The message that we Central American presidents issued two days ago on March 12 in San José, Costa Rica is in the same vein. We met to take a position on the European Union’s proposal for an association with Central America. We said that yes, we are disposed towards an association. But suddenly there appeared spokespersons, men and women Commissioners of the European Union, who tried to lay down conditions of a political-constitutional nature. We don’t even know to what extent they were expressing the positions of their governments. The conditions proposed even went against the Constitutions of Central American countries.
Among other things, they are trying to condition an agreement on acceptance of their demand that Central American countries adhere to the International Criminal Court that is organized by Europeans. They say that crimes committed against humanity cannot be left with impunity.
The first that we would have to judge would be the Europeans! For the crimes against humanity committed against our peoples when they came to raze our originary peoples, the indigenous communities; when they came to rob our resources.
That, logically, did not go over. We have our own legislatures, our own laws. There we decided that conditions could not be imposed….
We were clear – the President of Costa Rica, Oscar Arias Sánchez; Antonio Saca of El Salvador; the President of Honduras, Manuel Zelaya; recently elected President Álvaro Colom of Guatemala – we were clear in saying that we were open to an association and would work for an association with Europe, but without conditions that try to weaken and discredit the juridical bases of our respective Central American countries. I believe this is an example of maturity, an example of dignity of Central American peoples and governments…Let them respect our sovereignty!
Today the Bi-national Costa Rica-Nicaragua Meeting ended. There too, we expressed a will and an effort to work to overcome obstacles and to strengthen ties between the two bordering countries. We are already working with El Salvador and Guatemala to convert the Golf of Fonseca into a Peace Zone – three Central American countries working together in the Golf.

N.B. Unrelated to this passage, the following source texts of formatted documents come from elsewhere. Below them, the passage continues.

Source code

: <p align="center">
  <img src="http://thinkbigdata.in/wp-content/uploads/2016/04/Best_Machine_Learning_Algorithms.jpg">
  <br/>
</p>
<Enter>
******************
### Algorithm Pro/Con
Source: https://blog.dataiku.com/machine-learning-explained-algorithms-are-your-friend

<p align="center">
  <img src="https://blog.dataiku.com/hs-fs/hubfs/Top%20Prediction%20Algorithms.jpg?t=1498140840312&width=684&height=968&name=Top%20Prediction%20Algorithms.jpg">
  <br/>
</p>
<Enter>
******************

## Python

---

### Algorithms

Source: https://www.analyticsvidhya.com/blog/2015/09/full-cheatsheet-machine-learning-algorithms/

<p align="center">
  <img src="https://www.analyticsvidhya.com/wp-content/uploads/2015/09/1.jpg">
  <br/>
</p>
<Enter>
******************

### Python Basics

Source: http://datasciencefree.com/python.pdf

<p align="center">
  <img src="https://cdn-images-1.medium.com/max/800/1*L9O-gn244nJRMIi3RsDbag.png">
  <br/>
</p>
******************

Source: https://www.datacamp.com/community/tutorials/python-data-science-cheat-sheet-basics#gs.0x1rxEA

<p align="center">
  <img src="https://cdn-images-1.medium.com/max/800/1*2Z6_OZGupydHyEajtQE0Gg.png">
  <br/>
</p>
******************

Nicaragua is working with Costa Rica on bi-national projects. First, the immigration issue. Of equal importance, was the environmental issue, taken up yesterday by the Nicaraguan and Costa Rican delegations in Granada. Also, we are discussing tourism that we want to increase because of the enormous potential we have in this field.
Today we made these agreements public. We are sure that they are going to enable us to strengthen ties with the Costa Rican people. That is going to help the frontier communities and municipalities of both countries to improve their development. The Costa Rican side of the border is more developed and we are obliged look together for external resources to invest in that. Some of the agreements with Costa Rica deal with development and investment in accordance with conditions prevailing on each side of the border.
If there are highways on the Costa Rican side of the border, we will have to find joint resources to build them on the Nicaraguan side in order to improve transportation, sanitary conditions, health, education, etc. We have to increase the potential we have in this zone and also assure the conservation of the environment. We feel happy about the results of this meeting and we established timelines to later weigh them.
Brother and sister delegates, Nicaraguan brothers and sisters, this Congress is meeting at a time when Latin America and Central America is making steps forward towards Integration, towards the Unity of our people.